- _WHAT TO PRODUCE_: Please reproduce all of the data below exactly, leaving each picture out.

- _DATASET CONTENT_:
####################
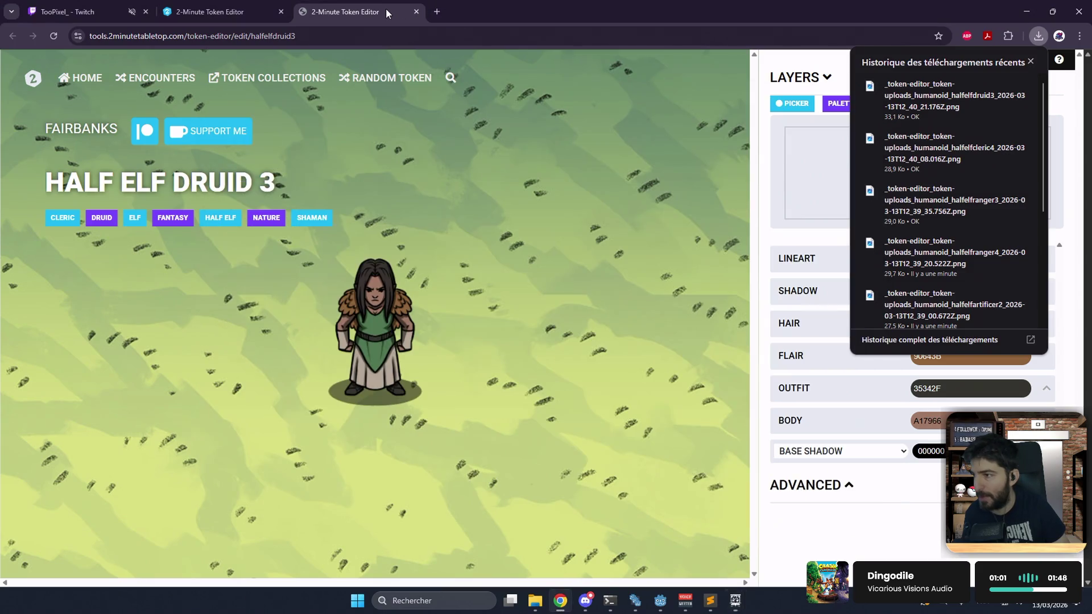
- Google 'pixabay' in a new tab and open the Pixabay site in its own tab
click(436, 11)
text(pixa)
####################
- _TASK RESULT_:
- Google 'pixabay' in a new tab and open the Pixabay site in its own tab
click(436, 11)
text(pixa)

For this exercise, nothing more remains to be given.